Kellyn George is from Dominica and in 2013 created a support foundation to help people with sickle cell anemia in her homeland. In 2015, she was awarded Queen's Young Leader Award for her activism in changing the lives of people in her community.

==Biography==
Kellyn George is a Dominican from the village of Mahaut. In 2006 she earned a double associate degree from Dominica State College in chemistry and biology and went on to study at Midwestern State University in Wichita Falls, Texas, from 2006 to 2008. From 2008 to 2010, George studied biology at Barry University and in 2011 her research team was the first-place winner of the Biology S.T.E.M. (Science, Technology, Engineering, and Math) Award at the 3rd Annual S.T.E.M. Research Symposium, for their work on the "effect of embryonic ethanol exposure on zebrafish cranial motor neuron development".

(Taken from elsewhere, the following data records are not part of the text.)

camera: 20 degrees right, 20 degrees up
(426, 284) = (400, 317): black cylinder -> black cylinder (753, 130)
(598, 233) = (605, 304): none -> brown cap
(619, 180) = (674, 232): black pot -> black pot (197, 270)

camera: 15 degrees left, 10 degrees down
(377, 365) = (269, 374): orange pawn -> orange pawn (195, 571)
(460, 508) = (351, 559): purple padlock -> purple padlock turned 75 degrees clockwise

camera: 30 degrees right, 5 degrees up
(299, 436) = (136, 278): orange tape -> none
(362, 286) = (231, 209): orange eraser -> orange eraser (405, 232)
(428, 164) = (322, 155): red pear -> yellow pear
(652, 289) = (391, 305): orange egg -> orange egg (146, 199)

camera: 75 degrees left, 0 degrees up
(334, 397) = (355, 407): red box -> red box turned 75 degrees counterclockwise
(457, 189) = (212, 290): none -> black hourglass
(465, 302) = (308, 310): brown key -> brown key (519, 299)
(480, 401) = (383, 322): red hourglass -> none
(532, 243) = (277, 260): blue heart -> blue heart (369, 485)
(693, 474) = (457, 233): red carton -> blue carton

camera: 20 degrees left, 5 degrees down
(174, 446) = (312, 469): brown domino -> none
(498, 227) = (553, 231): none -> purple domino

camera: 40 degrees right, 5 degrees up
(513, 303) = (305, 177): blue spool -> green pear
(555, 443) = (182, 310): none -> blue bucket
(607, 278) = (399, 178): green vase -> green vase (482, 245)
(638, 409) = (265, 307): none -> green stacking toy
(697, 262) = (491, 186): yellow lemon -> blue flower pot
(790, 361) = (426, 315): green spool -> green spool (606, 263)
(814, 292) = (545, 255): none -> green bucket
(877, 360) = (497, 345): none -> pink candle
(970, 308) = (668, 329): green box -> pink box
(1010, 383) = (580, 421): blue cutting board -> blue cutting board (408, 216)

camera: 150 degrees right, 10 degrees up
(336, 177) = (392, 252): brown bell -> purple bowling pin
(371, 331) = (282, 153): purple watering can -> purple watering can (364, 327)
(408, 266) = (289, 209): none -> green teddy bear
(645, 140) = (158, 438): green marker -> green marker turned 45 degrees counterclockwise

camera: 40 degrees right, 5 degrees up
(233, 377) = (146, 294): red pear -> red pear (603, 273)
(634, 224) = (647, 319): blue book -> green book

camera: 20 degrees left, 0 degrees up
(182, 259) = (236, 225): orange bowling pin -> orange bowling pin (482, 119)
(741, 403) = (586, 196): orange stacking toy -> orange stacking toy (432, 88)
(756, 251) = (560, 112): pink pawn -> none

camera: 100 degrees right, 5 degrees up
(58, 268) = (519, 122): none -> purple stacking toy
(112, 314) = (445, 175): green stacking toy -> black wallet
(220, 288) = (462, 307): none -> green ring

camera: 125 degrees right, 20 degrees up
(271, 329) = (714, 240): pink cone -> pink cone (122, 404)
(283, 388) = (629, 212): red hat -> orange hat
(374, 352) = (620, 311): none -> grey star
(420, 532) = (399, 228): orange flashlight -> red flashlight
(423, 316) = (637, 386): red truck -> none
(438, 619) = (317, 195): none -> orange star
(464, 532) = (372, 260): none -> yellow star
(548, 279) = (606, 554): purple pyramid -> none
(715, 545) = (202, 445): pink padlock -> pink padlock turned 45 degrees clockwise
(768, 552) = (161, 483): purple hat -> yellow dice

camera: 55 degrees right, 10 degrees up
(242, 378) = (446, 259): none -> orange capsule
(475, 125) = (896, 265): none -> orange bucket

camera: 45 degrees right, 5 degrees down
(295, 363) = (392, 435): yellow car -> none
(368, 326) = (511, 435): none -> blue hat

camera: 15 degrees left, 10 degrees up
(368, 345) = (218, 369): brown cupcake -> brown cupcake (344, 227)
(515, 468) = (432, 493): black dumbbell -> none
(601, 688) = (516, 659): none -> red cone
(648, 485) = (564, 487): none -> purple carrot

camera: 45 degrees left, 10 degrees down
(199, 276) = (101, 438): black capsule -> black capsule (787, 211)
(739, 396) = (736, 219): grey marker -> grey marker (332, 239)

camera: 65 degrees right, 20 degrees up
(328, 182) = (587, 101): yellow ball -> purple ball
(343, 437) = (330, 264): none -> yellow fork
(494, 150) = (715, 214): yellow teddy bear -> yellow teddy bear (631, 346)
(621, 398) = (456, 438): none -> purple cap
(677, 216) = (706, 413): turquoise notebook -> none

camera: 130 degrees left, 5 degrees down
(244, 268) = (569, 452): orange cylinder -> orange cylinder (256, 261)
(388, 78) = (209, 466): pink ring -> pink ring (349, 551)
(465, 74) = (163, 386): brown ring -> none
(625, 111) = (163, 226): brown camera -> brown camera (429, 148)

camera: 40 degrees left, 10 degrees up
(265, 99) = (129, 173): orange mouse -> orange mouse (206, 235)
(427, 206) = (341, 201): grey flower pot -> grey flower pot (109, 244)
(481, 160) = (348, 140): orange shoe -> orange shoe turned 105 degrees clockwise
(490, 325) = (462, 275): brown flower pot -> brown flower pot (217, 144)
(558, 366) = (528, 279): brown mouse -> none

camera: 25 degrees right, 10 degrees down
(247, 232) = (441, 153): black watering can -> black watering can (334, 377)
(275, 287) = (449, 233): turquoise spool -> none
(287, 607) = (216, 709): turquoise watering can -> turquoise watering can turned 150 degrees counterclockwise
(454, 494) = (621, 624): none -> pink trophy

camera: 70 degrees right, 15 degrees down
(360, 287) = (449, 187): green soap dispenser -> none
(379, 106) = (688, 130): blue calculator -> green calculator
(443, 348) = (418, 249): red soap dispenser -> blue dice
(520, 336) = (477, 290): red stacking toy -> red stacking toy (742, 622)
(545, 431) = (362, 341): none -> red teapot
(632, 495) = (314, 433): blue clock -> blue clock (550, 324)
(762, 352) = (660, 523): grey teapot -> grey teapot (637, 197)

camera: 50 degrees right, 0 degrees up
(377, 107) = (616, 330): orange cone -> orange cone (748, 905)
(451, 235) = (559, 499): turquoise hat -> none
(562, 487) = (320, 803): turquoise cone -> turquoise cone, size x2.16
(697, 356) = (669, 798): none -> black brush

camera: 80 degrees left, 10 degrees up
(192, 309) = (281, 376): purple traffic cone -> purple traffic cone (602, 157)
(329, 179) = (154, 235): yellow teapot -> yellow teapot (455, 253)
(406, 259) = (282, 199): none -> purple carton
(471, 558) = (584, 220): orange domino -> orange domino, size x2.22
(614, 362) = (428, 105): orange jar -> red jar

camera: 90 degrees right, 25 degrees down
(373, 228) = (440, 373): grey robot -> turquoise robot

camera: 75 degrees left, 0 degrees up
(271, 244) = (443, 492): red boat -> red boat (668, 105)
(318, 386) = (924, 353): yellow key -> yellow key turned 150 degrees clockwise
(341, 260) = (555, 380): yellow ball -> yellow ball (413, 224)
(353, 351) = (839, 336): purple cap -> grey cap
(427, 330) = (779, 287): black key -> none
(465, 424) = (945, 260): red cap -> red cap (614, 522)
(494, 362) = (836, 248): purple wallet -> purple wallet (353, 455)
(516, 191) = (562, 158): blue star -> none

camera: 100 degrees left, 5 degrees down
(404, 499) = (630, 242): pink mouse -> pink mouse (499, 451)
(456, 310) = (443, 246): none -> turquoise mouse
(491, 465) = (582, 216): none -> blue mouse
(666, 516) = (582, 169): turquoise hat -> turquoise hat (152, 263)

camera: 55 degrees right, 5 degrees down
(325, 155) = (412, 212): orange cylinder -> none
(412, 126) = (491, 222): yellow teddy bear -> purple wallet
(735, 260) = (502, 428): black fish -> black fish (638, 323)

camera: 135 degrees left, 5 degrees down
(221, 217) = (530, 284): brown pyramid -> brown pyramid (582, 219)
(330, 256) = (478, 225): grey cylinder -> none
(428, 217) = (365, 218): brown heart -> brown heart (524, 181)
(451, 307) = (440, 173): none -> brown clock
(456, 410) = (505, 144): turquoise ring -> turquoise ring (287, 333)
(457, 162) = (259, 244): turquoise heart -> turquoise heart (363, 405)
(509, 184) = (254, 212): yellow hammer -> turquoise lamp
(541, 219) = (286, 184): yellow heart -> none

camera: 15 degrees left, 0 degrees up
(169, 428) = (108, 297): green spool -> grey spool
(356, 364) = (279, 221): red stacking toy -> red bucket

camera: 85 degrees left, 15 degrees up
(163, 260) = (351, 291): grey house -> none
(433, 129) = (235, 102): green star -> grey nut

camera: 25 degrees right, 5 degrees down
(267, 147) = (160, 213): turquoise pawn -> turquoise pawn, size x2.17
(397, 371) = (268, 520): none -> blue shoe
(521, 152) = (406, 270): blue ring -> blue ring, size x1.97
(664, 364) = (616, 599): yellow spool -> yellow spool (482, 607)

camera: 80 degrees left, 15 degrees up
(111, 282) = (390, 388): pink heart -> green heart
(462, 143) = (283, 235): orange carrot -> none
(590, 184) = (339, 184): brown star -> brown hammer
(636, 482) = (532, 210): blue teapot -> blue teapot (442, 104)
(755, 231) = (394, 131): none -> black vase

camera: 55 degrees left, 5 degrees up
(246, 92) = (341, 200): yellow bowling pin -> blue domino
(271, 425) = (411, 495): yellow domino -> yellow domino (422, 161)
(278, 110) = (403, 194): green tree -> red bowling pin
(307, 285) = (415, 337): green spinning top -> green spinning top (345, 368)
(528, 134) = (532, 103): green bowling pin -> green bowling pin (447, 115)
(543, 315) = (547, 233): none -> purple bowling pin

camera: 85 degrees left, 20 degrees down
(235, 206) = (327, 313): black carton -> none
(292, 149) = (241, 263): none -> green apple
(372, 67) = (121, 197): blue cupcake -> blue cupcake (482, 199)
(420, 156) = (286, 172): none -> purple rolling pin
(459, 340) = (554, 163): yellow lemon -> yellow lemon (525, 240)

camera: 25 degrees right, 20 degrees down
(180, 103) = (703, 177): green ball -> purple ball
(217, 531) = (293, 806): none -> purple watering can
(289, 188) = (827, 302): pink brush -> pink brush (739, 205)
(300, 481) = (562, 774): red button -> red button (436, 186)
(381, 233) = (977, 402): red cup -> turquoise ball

Completing her studies, George returned to Dominica where she worked with the Commonwealth of Dominica on their Organisation of Eastern Caribbean States (OECS) Electronic Government for Regional Integration Project (E-GRIP) in 2012. At the end of 2013, George took a research officer's position at the Livestock Development Unit of the Ministry of Agriculture.

In January 2013, George founded an NGO called the Sickle Cell Cares Foundation to provide information and education about sickle cell disease in Dominica. George, who serves as director of the organization, recognized the need for additional support because she has had the disease all her life and statistics show that 35% of the citizens of the island have the disease.

In January 2015, George was named as one of the winners of the inaugural Queen's Young Leaders Award for 2014 for her work in improving the lives of her fellow citizens. The awards were bestowed in June 2015.